* **Questions to answer**:
a) In the text on frameworks and binding below, list each benefit that the paragraph beginning "Dynamic binding of Mach-O libraries" attributes to dynamic binding.
b) Condense the paragraph beginning "Dynamic shared libraries have characteristics" in the text on frameworks and binding below into a short bulleted list that keeps its main facts.

* **Document segment**:
::::::::

Frameworks and Binding
Dynamic binding of Mach-O libraries brings a considerable power and flexibility to OS X. Through dynamic binding, frameworks can be updated transparently without requiring applications to relink to them. At runtime, a single copy of the library’s code is shared among all the processes using it, thus reducing memory usage and improving system performance.
Dynamic Shared Libraries
The executable code in a framework bundle is a dynamically linked, shared library—or, simply, a dynamic shared library. This is a library whose code can be shared by multiple concurrently running programs.
Dynamic shared libraries bring several benefits. One benefit is that they enable memory to be used more efficiently. Instead of programs retaining a copy of the code in memory, all programs share the same copy. Dynamic shared libraries also make it easier for developers to fix bugs in library code. Because the library is linked dynamically, the new library can be installed without rebuilding programs that rely on it.
Dynamic shared libraries have characteristics that set them apart from static linked shared libraries. For static linked shared libraries, the symbols in the library are checked at link time to make sure they exist. If they don’t exist, link errors occur. With dynamic shared libraries, the binding of undefined symbols is delayed until the execution of the program. More importantly the dynamic link editor resolves each undefined symbol only when the symbol is referenced by the program. If a symbol is not referenced, it is not bound to the program.

::::::::

* **Dataset excerpt**:

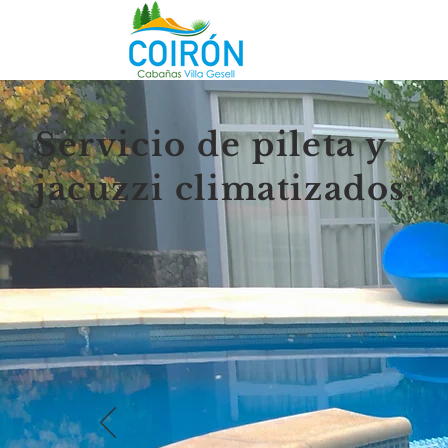
Servicio de pileta y
jacuzzi climatizados.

::::::::

* **Solutions to the tasks**:
a)
- Considerable power and flexibility for OS X
- Frameworks can be updated transparently without applications relinking to them
- A single copy of the library's code is shared among all processes using it at runtime
- Reduced memory usage
- Improved system performance

b)
- Static linked shared libraries: symbols are checked at link time, and missing symbols cause link errors.
- Dynamic shared libraries: binding of undefined symbols is delayed until the program runs.
- The dynamic link editor resolves each undefined symbol only when the program references it.
- Symbols that are never referenced are not bound to the program.